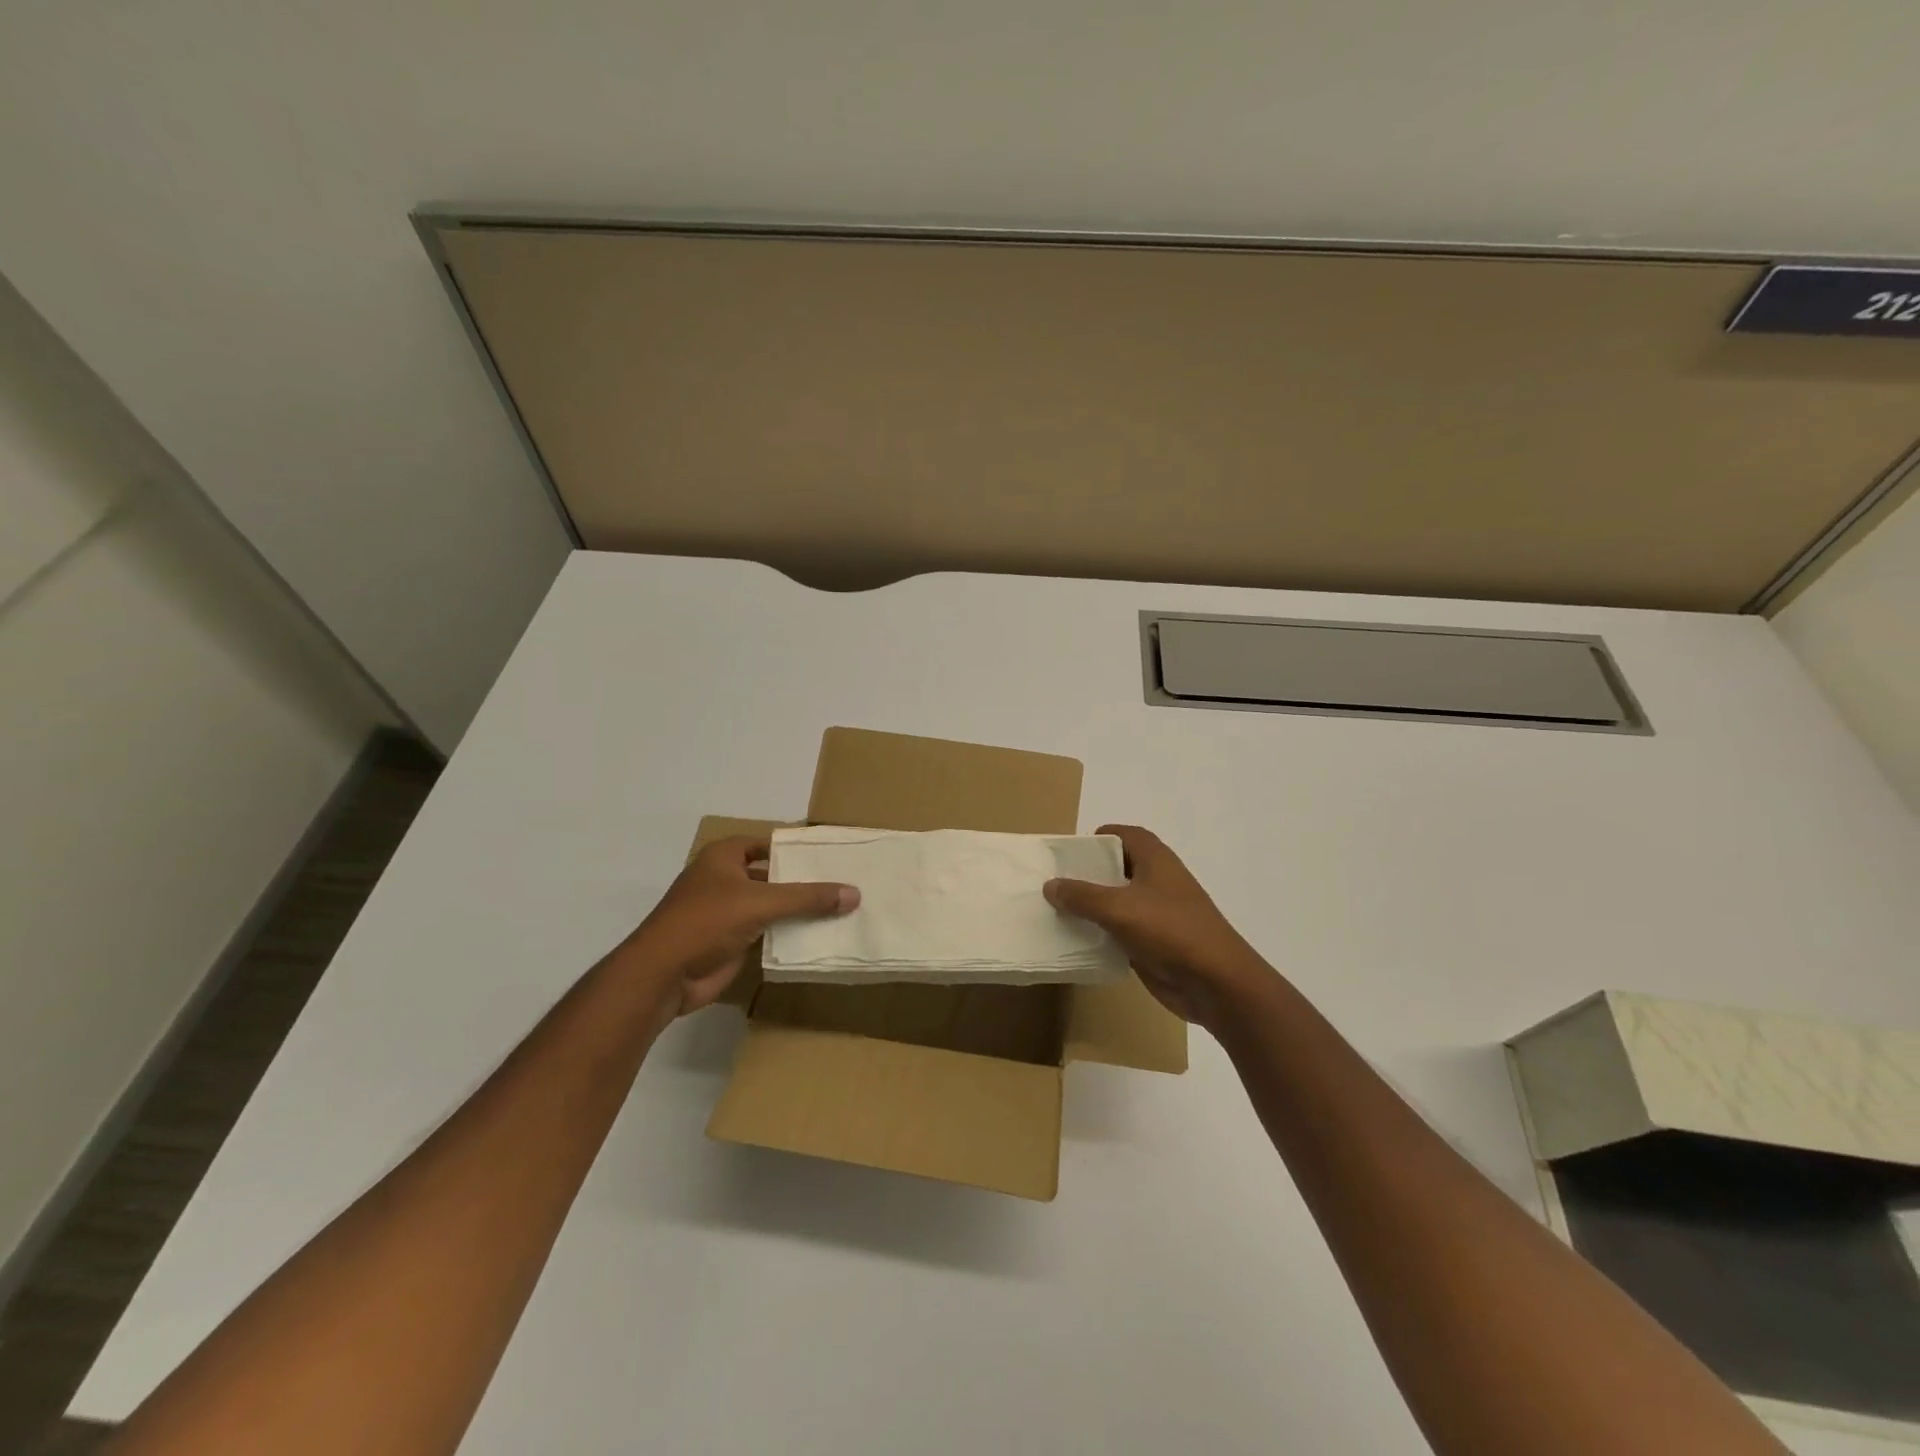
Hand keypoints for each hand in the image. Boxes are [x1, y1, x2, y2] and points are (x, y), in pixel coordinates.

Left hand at [621, 835, 857, 1018]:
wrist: (663, 975)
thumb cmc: (705, 922)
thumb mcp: (760, 902)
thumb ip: (807, 897)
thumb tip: (854, 893)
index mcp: (724, 857)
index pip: (768, 843)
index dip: (797, 848)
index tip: (832, 854)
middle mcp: (725, 879)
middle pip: (773, 875)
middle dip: (803, 880)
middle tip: (845, 882)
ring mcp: (728, 912)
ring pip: (772, 905)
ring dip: (799, 910)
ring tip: (842, 908)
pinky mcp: (732, 941)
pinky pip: (769, 931)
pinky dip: (790, 933)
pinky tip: (820, 935)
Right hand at [1044, 824, 1272, 1027]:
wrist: (1216, 983)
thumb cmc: (1170, 931)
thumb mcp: (1119, 908)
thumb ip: (1082, 895)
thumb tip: (1050, 885)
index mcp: (1156, 860)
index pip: (1125, 835)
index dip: (1099, 838)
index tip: (1069, 852)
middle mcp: (1157, 881)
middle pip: (1118, 868)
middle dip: (1088, 874)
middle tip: (1053, 883)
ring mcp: (1157, 913)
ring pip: (1117, 902)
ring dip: (1091, 907)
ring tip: (1054, 911)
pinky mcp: (1154, 943)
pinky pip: (1120, 931)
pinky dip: (1100, 934)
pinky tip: (1075, 941)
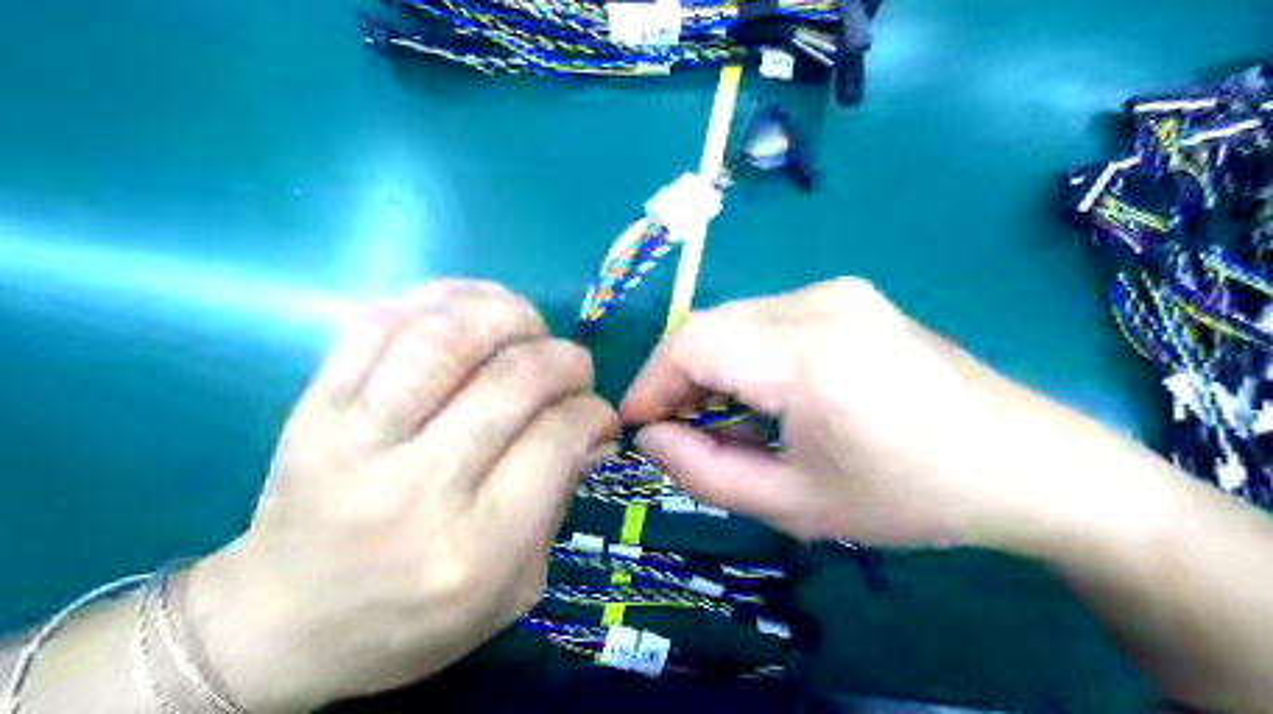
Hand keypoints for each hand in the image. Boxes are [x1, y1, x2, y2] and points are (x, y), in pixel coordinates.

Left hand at [182, 283, 616, 712]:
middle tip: (574, 366)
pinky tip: (468, 310)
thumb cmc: (410, 624)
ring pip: (445, 338)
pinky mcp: (311, 409)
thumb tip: (593, 429)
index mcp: (476, 546)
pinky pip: (377, 324)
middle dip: (564, 358)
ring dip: (506, 314)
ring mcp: (354, 440)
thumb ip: (557, 505)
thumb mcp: (512, 593)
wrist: (279, 627)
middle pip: (512, 380)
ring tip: (527, 327)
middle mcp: (418, 486)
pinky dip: (436, 299)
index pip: (556, 438)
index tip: (598, 414)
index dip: (592, 410)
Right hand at [624, 277, 1139, 549]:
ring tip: (716, 420)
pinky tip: (761, 396)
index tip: (636, 429)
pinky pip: (770, 318)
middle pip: (709, 324)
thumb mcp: (794, 504)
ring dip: (709, 366)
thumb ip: (705, 472)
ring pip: (736, 319)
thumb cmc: (909, 496)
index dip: (650, 383)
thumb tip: (650, 438)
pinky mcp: (851, 297)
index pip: (691, 343)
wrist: (1020, 464)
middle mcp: (818, 302)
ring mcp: (839, 292)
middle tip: (673, 431)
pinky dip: (745, 354)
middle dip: (676, 377)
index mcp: (807, 353)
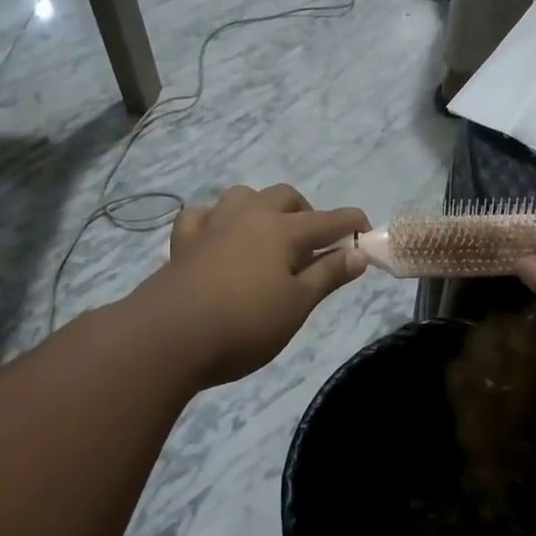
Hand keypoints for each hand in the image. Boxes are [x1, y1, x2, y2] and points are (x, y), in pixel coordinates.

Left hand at [147, 185, 368, 387]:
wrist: (167, 338)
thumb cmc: (244, 325)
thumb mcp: (297, 305)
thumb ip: (328, 275)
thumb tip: (358, 253)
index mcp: (282, 230)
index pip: (328, 220)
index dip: (351, 224)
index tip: (367, 231)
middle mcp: (249, 216)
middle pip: (285, 197)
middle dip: (306, 213)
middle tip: (313, 245)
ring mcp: (212, 226)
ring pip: (243, 197)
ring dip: (262, 208)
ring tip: (268, 238)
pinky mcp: (183, 243)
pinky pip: (202, 216)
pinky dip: (216, 221)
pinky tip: (218, 238)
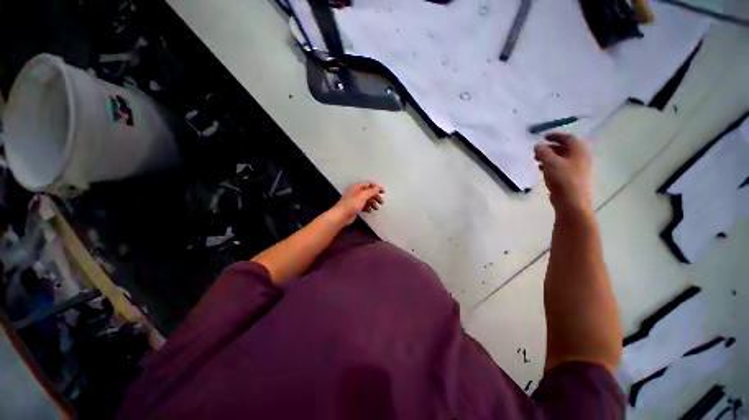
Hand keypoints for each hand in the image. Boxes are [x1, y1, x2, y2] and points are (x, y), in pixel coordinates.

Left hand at [330, 182, 384, 224]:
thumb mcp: (363, 196)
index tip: (382, 192)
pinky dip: (368, 207)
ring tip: (376, 207)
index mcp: (357, 187)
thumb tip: (378, 187)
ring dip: (372, 202)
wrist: (341, 216)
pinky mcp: (354, 207)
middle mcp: (355, 192)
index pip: (369, 184)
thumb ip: (371, 191)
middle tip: (381, 201)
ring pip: (366, 199)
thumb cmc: (351, 205)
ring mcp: (355, 200)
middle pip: (368, 192)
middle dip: (375, 196)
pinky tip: (369, 210)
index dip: (376, 187)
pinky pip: (363, 205)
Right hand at [534, 133, 592, 217]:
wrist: (572, 202)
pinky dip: (551, 166)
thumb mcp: (551, 163)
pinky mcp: (572, 179)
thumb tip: (537, 145)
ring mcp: (577, 170)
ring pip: (563, 159)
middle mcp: (581, 159)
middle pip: (566, 148)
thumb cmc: (563, 180)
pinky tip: (543, 171)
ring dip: (550, 157)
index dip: (556, 136)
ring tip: (537, 161)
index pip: (569, 138)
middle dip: (551, 148)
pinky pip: (561, 168)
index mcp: (579, 152)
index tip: (543, 137)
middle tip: (538, 151)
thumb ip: (543, 153)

------------

Required work = Once a line of the records is found to contain "wrist", copy it out.

Exercise solution =
wrist: (663, 975)
wrist: (1216, 983)
wrist: (279, 627)
wrist: (1020, 464)
wrist: (167, 338)
wrist: (341, 216)
wrist: (572, 202)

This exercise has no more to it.